Dr Z. Diamant, Lung Function Laboratory Leiden University Hospital Building 1, C2P PO Box 9600 NL-2300 RC Leiden. The Netherlands.


Background Neuropeptides are likely to be implicated in the pathophysiology of allergen-induced airway responses. However, upon release in the airways, neuropeptides are potentially inactivated by neutral endopeptidase (NEP). Objective We hypothesized that NEP-inhibition by inhaled thiorphan (TH) would increase allergen-induced early (EAR) and late (LAR) asthmatic responses, and allergen-induced airway hyperresponsiveness to histamine in asthmatic subjects in vivo. The dose and dosing intervals of TH were derived from previous pharmacokinetic and dose-finding studies.

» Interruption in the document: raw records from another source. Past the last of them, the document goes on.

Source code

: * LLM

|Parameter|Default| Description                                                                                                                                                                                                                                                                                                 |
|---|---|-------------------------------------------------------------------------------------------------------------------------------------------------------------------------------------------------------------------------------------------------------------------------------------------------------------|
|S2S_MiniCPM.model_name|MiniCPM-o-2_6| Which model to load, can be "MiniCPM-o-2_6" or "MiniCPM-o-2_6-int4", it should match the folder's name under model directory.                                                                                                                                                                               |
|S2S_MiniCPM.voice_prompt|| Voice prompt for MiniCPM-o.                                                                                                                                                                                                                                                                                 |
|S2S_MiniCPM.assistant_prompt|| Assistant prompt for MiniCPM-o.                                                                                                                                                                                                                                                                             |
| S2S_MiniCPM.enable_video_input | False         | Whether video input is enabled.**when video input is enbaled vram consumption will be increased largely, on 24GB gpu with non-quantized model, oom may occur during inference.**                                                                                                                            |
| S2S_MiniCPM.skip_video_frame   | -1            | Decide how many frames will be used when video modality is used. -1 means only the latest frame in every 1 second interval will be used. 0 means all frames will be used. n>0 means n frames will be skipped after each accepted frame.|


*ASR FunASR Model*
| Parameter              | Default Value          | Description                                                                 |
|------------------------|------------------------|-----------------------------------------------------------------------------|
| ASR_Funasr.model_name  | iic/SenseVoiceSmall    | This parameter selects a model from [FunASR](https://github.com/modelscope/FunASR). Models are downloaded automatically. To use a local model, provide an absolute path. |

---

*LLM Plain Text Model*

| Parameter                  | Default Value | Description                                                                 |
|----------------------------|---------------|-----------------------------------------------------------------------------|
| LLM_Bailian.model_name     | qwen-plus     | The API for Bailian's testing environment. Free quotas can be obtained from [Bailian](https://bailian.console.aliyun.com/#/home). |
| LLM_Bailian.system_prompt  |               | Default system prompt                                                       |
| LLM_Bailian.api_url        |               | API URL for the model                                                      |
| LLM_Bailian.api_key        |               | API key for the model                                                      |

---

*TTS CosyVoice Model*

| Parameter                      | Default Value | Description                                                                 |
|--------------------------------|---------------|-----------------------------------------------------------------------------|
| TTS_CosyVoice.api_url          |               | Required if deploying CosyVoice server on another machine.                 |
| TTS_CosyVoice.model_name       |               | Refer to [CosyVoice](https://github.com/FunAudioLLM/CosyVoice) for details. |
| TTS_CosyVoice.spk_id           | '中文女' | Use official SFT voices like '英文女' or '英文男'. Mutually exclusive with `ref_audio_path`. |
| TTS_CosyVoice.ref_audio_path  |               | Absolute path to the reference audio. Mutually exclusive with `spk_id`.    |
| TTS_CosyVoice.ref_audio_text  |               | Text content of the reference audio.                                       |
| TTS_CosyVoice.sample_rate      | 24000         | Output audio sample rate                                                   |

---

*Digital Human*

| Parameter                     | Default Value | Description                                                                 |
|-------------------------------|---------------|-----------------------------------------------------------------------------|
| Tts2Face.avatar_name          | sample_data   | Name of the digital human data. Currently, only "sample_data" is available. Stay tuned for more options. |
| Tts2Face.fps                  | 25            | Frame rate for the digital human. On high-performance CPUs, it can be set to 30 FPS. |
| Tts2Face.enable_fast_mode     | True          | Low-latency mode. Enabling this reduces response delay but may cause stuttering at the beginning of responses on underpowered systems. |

Methods Nine non-smoking, atopic, asthmatic men with dual asthmatic responses to inhaled house-dust mite extract participated in a double-blind, placebo-controlled, cross-over study. During each study period PC20 histamine was measured 24 h before, and 3 and 24 h post-allergen. TH (1.25 mg/mL, 0.5 mL) or placebo (P) were aerosolized pre-allergen, and three times at 2 h intervals post-allergen (total dose of TH: 2.5mg). Forced expiratory volume in one second (FEV1) was recorded and expressed as percentage fall from baseline. The EAR (0–3 h) and the LAR (3–8 h) were defined as maximum percentage fall from the pre-allergen baseline and as corresponding areas under the time-response curves (AUC).

Results As compared with P, TH failed to induce an acute effect on FEV1 at any of the timepoints (P > 0.08). There was no significant difference between P and TH in the EAR and the LAR: neither in terms of maximum percentage fall from baseline (mean± SEM: EAR: 22.3 ±4.7% (P) and 20.4±4.1% (TH). P=0.75; LAR: 25.2 ± 4.7% (P) and 26.4±5.8% (TH), P= 0.77) nor in terms of AUC (P = 0.16). Correspondingly, the changes in PC20 histamine were not different between the two treatments (F > 0.40).

Conclusion We conclude that four adequate doses of the inhaled NEP-inhibitor, thiorphan. failed to potentiate allergen-induced airway responses in asthma. These results suggest that either neuropeptides do not play a predominant role in allergeninduced airway responses, or that allergen challenge induces NEP-dysfunction in humans in vivo.